━━━ SELECTED EXCERPT

Pulp Fiction: A modern masterpiece, a tour de force in filmmaking, and critic’s darling. Award-worthy, award-winning, awards robbed. Studied, dissected, analyzed. One of the greatest movies of all time. All of these have been used to describe Quentin Tarantino’s sophomore effort. But there is one thing it has not been noted for until now—traditional story structure.
One thing most people know about Pulp Fiction is it follows a non-linear form of storytelling. This is known as a film’s narrative structure. It is all about the story and the plot, how the storyteller weaves their tale. Then there is the act structure films in general follow either three or five-act. In a three-act structure, it breaks down to 1. Setup, 2. Confrontation, and 3. Resolution. The five-act structure breaks down into more defined categories: 1. Exposition, 2. Rising Action, 3. Climax, 4. Falling Action, and 5. Denouement. Pulp Fiction, even with its non-straightforward narrative, still follows this structure. And when viewed with this format, the message of the movie is revealed. And that is one of redemption. It also shows the film has a clear protagonist in Jules Winnfield.
Pulp Fiction in Three & Five Acts
The path of the righteous man is beset on all sides by the inequities of the selfish and the tyranny of evil men Blessed is he who, in the name of charity and goodwill shepherds the weak through the valley of darkness for he is truly his brother's keeper and the finder of lost children.
And I will strike down upon thee with great vengeance and furious anger those who attempt to poison and destroy my brothers. And you will know My name is the Lord when I lay my vengeance upon thee
Following the three-act structure, this is how Pulp Fiction fits within it.
-Act 1: The Setup-
This is in two parts as Jules’ story is set up. The first part is the prologue. It is setting up the events that will take place in the climax. Then there is the Jules and Vincent prelude that not only introduces a view into the world, it sets in motion the journey Jules will take, leading to his dynamic change by the end.
-Act 2: The Confrontation-
Here is where the story takes a bit of an unconventional turn. Most of the second act is told from the perspective of the other characters, coming back to Jules at the end of it. The rising action is fulfilled by Mia, Vincent, Butch, and Marsellus, with Jules back for the crisis.
-Act 3: Resolution-
From here, the movie follows Jules to the very end. Both parts of the first act will be paid off here. There is the payoff off from Jules and Vincent’s mission to retrieve the briefcase, where the journey to get it back to Marsellus is shown. Then there is the payoff from the diner scene/prologue at the beginning.
Looking at it from the five-act perspective, this is how it would all break down.
-Act 1: Exposition-
Same as Act 1 in the three-act structure.

━━━━━━

> PROBLEM SET:
**a)** In the essay on Pulp Fiction's story structure, who is named as the film's clear protagonist?
**b)** Carry on the essay about Pulp Fiction's act structure, starting after its last sentence.
The rows play no part in the work on the Pulp Fiction essay.

━━━ DATA ENTRIES

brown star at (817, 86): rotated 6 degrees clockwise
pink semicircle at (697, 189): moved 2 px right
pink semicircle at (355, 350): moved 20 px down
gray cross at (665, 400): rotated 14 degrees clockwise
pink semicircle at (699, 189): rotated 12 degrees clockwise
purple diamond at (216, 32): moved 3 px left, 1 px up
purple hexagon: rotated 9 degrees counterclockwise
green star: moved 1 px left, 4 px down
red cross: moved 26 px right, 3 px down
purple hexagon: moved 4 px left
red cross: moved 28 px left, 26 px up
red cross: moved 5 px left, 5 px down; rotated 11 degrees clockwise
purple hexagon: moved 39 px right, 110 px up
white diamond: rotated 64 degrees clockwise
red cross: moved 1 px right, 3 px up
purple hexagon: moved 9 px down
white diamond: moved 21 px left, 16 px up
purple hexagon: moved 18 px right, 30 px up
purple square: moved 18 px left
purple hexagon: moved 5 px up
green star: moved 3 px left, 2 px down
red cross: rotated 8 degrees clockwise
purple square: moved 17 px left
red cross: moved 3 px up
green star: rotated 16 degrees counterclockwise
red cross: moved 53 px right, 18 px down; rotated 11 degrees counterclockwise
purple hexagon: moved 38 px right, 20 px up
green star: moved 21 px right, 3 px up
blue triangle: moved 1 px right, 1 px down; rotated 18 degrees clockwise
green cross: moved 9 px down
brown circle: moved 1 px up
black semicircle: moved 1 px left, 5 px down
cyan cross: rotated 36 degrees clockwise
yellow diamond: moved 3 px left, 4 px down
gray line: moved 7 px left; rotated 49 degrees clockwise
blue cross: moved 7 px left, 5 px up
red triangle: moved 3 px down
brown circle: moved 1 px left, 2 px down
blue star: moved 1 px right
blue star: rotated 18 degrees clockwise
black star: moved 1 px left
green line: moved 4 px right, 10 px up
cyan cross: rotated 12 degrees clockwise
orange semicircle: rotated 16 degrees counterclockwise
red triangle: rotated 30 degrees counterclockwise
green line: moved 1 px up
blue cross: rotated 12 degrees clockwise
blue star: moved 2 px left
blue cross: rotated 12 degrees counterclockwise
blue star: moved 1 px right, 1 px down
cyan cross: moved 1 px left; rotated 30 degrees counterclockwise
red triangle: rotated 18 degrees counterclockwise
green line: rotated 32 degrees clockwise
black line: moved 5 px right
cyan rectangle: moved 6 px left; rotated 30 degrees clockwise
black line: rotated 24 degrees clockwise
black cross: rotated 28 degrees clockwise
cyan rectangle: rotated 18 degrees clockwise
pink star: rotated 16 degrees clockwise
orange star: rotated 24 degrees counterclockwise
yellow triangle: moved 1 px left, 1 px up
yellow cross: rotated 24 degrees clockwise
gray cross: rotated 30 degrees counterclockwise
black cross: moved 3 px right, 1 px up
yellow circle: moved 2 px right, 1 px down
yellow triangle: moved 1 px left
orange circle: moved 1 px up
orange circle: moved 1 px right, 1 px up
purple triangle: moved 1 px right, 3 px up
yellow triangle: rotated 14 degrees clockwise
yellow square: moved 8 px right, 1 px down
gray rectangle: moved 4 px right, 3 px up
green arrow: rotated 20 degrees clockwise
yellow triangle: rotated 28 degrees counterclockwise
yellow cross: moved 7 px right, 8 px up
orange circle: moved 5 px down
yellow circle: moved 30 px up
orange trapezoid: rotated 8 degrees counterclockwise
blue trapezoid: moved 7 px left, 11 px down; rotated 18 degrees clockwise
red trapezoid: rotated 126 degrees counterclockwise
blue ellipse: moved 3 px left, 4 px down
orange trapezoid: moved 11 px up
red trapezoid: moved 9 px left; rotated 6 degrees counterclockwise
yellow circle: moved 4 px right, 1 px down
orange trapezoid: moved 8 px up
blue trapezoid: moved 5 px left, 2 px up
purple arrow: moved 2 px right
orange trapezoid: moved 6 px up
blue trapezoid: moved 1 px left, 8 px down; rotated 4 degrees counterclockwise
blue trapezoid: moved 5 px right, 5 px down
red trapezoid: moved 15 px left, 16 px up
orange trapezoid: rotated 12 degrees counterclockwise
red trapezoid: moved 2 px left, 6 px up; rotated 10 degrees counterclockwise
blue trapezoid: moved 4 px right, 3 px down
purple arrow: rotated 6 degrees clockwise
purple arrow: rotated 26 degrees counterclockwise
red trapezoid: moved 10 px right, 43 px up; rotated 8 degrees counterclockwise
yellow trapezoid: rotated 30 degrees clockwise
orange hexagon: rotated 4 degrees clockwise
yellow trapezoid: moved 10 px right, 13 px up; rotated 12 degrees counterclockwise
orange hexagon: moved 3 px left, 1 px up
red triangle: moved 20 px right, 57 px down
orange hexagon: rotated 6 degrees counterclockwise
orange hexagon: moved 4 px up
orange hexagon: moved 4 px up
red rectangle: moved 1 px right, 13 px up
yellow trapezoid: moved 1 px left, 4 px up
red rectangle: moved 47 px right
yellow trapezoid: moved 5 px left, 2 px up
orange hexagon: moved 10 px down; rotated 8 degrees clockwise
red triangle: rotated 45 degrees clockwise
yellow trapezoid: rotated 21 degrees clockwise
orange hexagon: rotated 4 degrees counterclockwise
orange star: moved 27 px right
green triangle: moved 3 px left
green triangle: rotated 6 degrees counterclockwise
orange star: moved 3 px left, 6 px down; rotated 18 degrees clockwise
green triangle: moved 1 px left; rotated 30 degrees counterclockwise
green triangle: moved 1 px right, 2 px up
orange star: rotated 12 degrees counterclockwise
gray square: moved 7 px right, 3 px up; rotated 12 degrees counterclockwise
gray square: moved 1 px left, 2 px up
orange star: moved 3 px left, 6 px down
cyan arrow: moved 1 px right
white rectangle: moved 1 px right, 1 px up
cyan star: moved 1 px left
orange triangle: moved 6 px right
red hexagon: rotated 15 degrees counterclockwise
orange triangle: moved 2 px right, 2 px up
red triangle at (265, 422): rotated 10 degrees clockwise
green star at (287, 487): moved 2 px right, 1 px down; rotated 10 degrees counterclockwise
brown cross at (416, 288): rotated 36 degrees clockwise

━━━━━━

> RESPONSES:
**a)** Jules Winnfield.

**b)**
-Act 2: Rising Action-
Also the same as Act 2 in the three-act structure, but in the five act structure takes on the segment titled “The Bonnie Situation,” which is previously part of the third act from before.
The rest what is the final act in the three-act structure breaks down into pieces of the final three acts.
-Act 3: Climax-
The movie reaches its climax with the modified Mexican standoff in the diner. A standoff that includes the four characters from the beginning of the film.
-Act 4: Falling Action-
With falling action, a solution to the issue of the climax is reached. This does not necessarily need to be a favorable one. Here, it is the conversation primarily between Jules and Ringo, with Vincent and Pumpkin contributing here and there. This creates the conditions to resolve the standoff in a way for everyone in the diner to be able to survive it.
-Act 5: Denouement-
With the situation defused, the characters exit the diner; first Ringo and Pumpkin, then Jules and Vincent.
Butch, Marsellus, and The Power of Forgiveness
Judge not, and you shall not be judges.
Condemn not, and you shall not be condemned.
Forgive, and you will be forgiven.
Butch is a washed-up boxer. Marsellus is a crime boss. And this is an unlikely tale of redemption.
Let’s look at each man.
Butch is willing to be paid to take a dive in his next fight, to be bought and paid for by the highest bidder. Then to double-cross said bidder by taking the large sum of payoff money, and having a friend bet it all for him on himself for the fight. Finally, in not throwing away the fight, he kills the other boxer in the process. An act he has no remorse for, even blaming his opponent for not being better. And it is this lack of remorse that brings into question Butch’s true nature. It demonstrates he has no qualms about taking a life. He shows this side of himself again when he shoots Vincent without a hint of emotion in his demeanor or his face. Within minutes of killing the hitman, he’s munching on a Pop-Tart, then jamming out in his car to The Statler Brothers' “Flowers on the Wall,” almost proud of his feat.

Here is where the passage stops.